Les cols séparent les paysages, les cultures, les langues et les pays. Les routes de col veulent le contraire, elles relient. Mais franchir des cols à vélo est une entreprise plutôt pénible. Les personnes qui ne font pas ce genre de choses secouent la tête et se demandent pourquoi les cyclistes s'infligent volontairement cette épreuve. Ils le font tout simplement parce que le col est là, parce qu'il se dresse devant eux à des milliers de mètres de hauteur, parce que le col porte un nom particulier qui sonne bien, parce qu'il a 48 beaux lacets et qu'il est garni de neige en haut comme un gâteau à la crème. Ils le font parce que de l'autre côté, il faut redescendre dans une autre vallée, dans une autre langue, dans un autre pays, où l'on veut découvrir ce que valent les rêves. C'est quelque chose de fort, de simple, d'élémentaire, d'humain, et cela a probablement un rapport avec la nostalgie.

Les passeports sont un bien culturel. Ils sont liés à l'histoire, aux histoires, aux belles et aux moins belles. On évoque souvent le caractère fédérateur des cols, on chante le passage vers le pays où fleurissent les citrons. Mais si l'on pense au Stelvio, le doute s'installe : l'une des batailles les plus terribles de la Première Guerre mondiale s'est déroulée sur ce col frontalier de l'époque. Pendant trois hivers, les Tyroliens et les Italiens s'y sont affrontés, et plus de cent mille hommes ont été victimes du massacre. Les Suisses neutres étaient assis dans le bunker de la Pointe des Trois Langues toute proche et regardaient avec leurs jumelles comment on faisait l'histoire du monde.

Aujourd'hui, les cols sont heureusement paisibles. Ils nous attendent pour que nous les escaladions à vélo. Mais nous ne pouvons rien faire contre la nature, contre le paysage, même pas en montant un col à vélo. La nature et le paysage sont toujours plus forts, nous devons en faire des amis. Laissons-nous aller à la montée, entrons en dialogue avec elle. La joie naît lorsque nous parlons avec les montagnes, que nous accueillons leurs humeurs avec les jambes, le souffle, le cœur, les yeux et l'esprit. Quand on a quelques kilomètres dans les jambes, on peut jouer avec la route du col, on ne tombe jamais dans la zone dite rouge. Quand ça bat dans les tempes, on reprend des forces, car il n'est pas beau d'arriver en haut avec la tête violette.

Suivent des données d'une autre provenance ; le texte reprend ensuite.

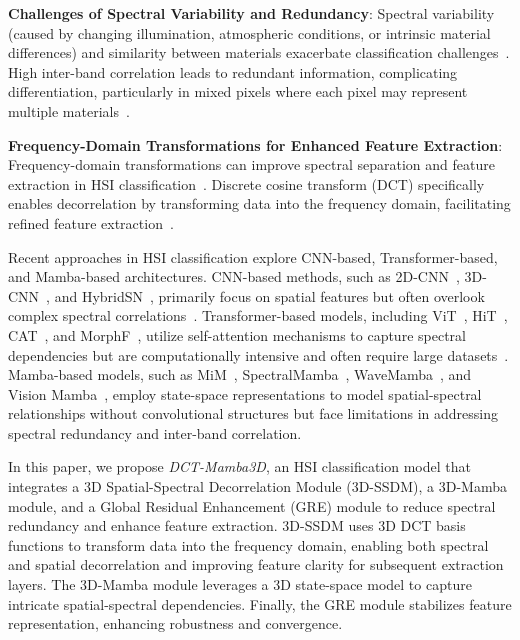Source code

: \textbf{Challenges of Spectral Variability and Redundancy}: Spectral variability (caused by changing illumination, atmospheric conditions, or intrinsic material differences) and similarity between materials exacerbate classification challenges~\cite{theiler2019spectral, yao2024spectralmamba, hong2024spectralgpt}. High inter-band correlation leads to redundant information, complicating differentiation, particularly in mixed pixels where each pixel may represent multiple materials~\cite{be2014tgrs}.

\textbf{Frequency-Domain Transformations for Enhanced Feature Extraction}: Frequency-domain transformations can improve spectral separation and feature extraction in HSI classification~\cite{yan2024exploiting, qiao2023dual}. Discrete cosine transform (DCT) specifically enables decorrelation by transforming data into the frequency domain, facilitating refined feature extraction~\cite{shen2021dct, ulicny2022harmonic, xu2020learning, ulicny2019harmonic}.

Recent approaches in HSI classification explore CNN-based, Transformer-based, and Mamba-based architectures. CNN-based methods, such as 2D-CNN~\cite{yang2018hyperspectral}, 3D-CNN~\cite{yang2020synergistic}, and HybridSN~\cite{roy2019hybridsn}, primarily focus on spatial features but often overlook complex spectral correlations~\cite{chen2016deep, Jia2022tgrs, ulicny2022harmonic, Xu2023grsl}. Transformer-based models, including ViT~\cite{dosovitskiy2020image}, HiT~\cite{yang2022hyperspectral}, CAT~\cite{feng2024cat}, and MorphF~\cite{roy2023spectral}, utilize self-attention mechanisms to capture spectral dependencies but are computationally intensive and often require large datasets~\cite{scheibenreif2023masked, feng2024cat}. Mamba-based models, such as MiM~\cite{zhou2024mamba}, SpectralMamba~\cite{yao2024spectralmamba}, WaveMamba~\cite{ahmad2024wavemamba}, and Vision Mamba~\cite{zhu2024vision}, employ state-space representations to model spatial-spectral relationships without convolutional structures but face limitations in addressing spectral redundancy and inter-band correlation.

In this paper, we propose \textit{DCT-Mamba3D}, an HSI classification model that integrates a 3D Spatial-Spectral Decorrelation Module (3D-SSDM), a 3D-Mamba module, and a Global Residual Enhancement (GRE) module to reduce spectral redundancy and enhance feature extraction. 3D-SSDM uses 3D DCT basis functions to transform data into the frequency domain, enabling both spectral and spatial decorrelation and improving feature clarity for subsequent extraction layers. The 3D-Mamba module leverages a 3D state-space model to capture intricate spatial-spectral dependencies. Finally, the GRE module stabilizes feature representation, enhancing robustness and convergence.

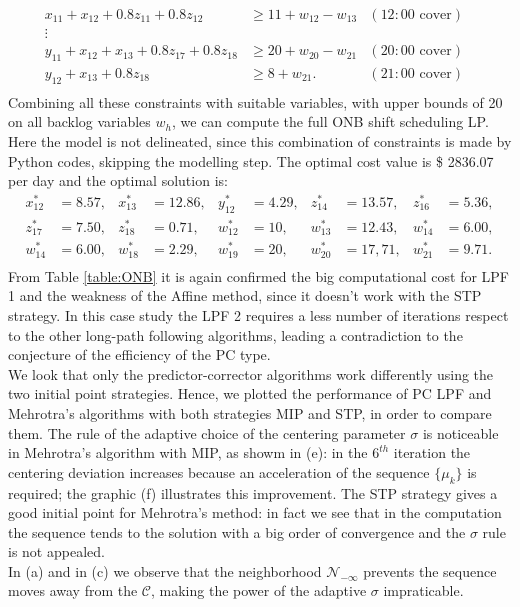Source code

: \documentclass[a4paper,10 pt,titlepage,twoside]{book}
\theoremstyle{plain}
\theoremstyle{definition}
\theoremstyle{remark}
\begin{document}
{{\begin{align*}
x_{11}+x_{12}+0.8z_{11}+0.8z_{12}&\geq11 +w_{12}-w_{13}&(12:00 \text{ cover})&\\
\vdots&&&\\
y_{11}+x_{12}+x_{13}+0.8z_{17}+0.8z_{18}&\geq 20 +w_{20}-w_{21}&(20:00 \text{ cover})&\\
y_{12}+x_{13}+0.8z_{18}&\geq 8 +w_{21}.&(21:00 \text{ cover})&\\
\end{align*}
Combining all these constraints with suitable variables, with upper bounds of 20 on all backlog variables $w_{h}$, we can compute the full ONB shift scheduling LP. Here the model is not delineated, since this combination of constraints is made by Python codes, skipping the modelling step. The optimal cost value is \$ 2836.07 per day and the optimal solution is:
\begin{align*}
x_{12}^{*} &=  8.57, & x_{13}^{*}&=  12.86, & y_{12}^{*} &= 4.29, & z_{14}^{*} &= 13.57, &z_{16}^{*} &= 5.36,\\
z_{17}^{*} &= 7.50, & z_{18}^{*}&= 0.71,  & w_{12}^{*} &= 10, & w_{13}^{*} &= 12.43, &w_{14}^{*} &=  6.00,\\
w_{14}^{*} &=  6.00, & w_{18}^{*}&=  2.29, & w_{19}^{*} &= 20, & w_{20}^{*} &= 17,71, &w_{21}^{*} &= 9.71.\\
\end{align*}
From Table \ref{table:ONB} it is again confirmed the big computational cost for LPF 1 and the weakness of the Affine method, since it doesn't work with the STP strategy. In this case study the LPF 2 requires a less number of iterations respect to the other long-path following algorithms, leading a contradiction to the conjecture of the efficiency of the PC type.\\ 
We look that only the predictor-corrector algorithms work differently using the two initial point strategies.
Hence, we plotted the performance of PC LPF and Mehrotra's algorithms with both strategies MIP and STP, in order to compare them. The rule of the adaptive choice of the centering parameter $\sigma$ is noticeable in Mehrotra's algorithm with MIP, as showm in (e): in the $6^{th}$ iteration the centering deviation increases because an acceleration of the sequence $\{\mu_{k}\}$ is required; the graphic (f) illustrates this improvement. The STP strategy gives a good initial point for Mehrotra's method: in fact we see that in the computation the sequence tends to the solution with a big order of convergence and the $\sigma$ rule is not appealed.\\
In (a) and in (c) we observe that the neighborhood $\mathcal{N}_{-\infty}$ prevents the sequence moves away from the $\mathcal{C}$, making the power of the adaptive $\sigma$ impraticable.\\  

}}
\end{document}
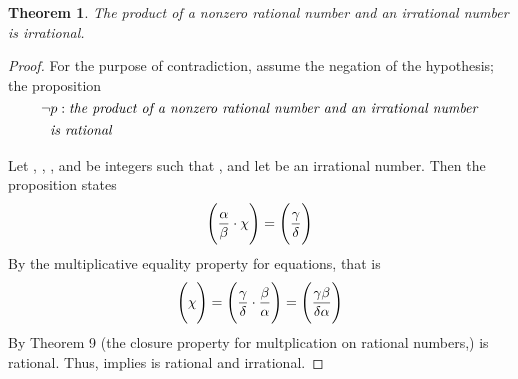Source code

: \documentclass[preview]{standalone}
\newtheorem{theorem}{Theorem}
\begin{document}
\begin{theorem} %
    The product of a nonzero rational number and an irrational number is 
    irrational.
\end{theorem}

\begin{proof}
    For the purpose of contradiction, assume the negation of the hypothesis; 
    the proposition 
        $$\lnot p : \emph{the product of a nonzero rational number and an 
        irrational number}$$
        $\indent \indent \emph{is rational}$
        \\ \\
    Let \bm{$\alpha$}, \bm{$\beta$}, \bm{$\gamma$}, and \bm{$\delta$} be integers such that 
    , and let \bm{$\chi$} be an irrational number. 
    Then the proposition  states 
    \begin{equation*}
        \Bigg(
            \frac{\alpha}{\beta} \space \cdot \space \chi 
        \Bigg)
            = 
        \Bigg(
            \frac{\gamma}{\delta}
        \Bigg)
    \end{equation*}    
    By the multiplicative equality property for equations, that is
    \begin{equation*}
        \Bigg(
            \chi
        \Bigg) 
            = 
        \Bigg(
            \frac{\gamma}{\delta} \space \cdot \space \frac{\beta}{\alpha} 
        \Bigg)
            =
        \Bigg( 
            \frac{\gamma\beta}{\delta\alpha}
        \Bigg)
    \end{equation*}
    By Theorem 9 (the closure property for multplication on rational numbers,) 
    \bm{$\chi$} is rational. 
    Thus,  implies \bm{$\chi$} is rational and irrational.
\end{proof}
\end{document}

Au début de l'ascension, on est souvent dépassé par des camarades cyclistes impétueux. Certains ne disent même pas bonjour. C'est agaçant, et sur le moment, on se dit : "Je vais lui montrer", on continue. Il est plus judicieux de les laisser partir et de rester fidèle à son propre rythme. Souvent, on retrouve ces messieurs plus haut, dans la zone rouge, à bout de souffle, sans pouvoir répondre. Parfois, les choses se passent autrement : on se salue, on discute, on se tend, on joue ensemble avec la montagne, on se relaie en tête, on s'encourage, on raconte des histoires de cyclistes. En moins de temps qu'il n'en faut pour le dire, on est en haut. Fier et un peu triste que ce soit déjà fait. Le col est venteux, les prix sont excessifs, les souvenirs sont kitsch. Mais on se moque de tout cela, et même de la machine à café, de la banque et de la loterie. Car c'est maintenant que l'on sent monter en soi le bonheur d'être un cycliste de col.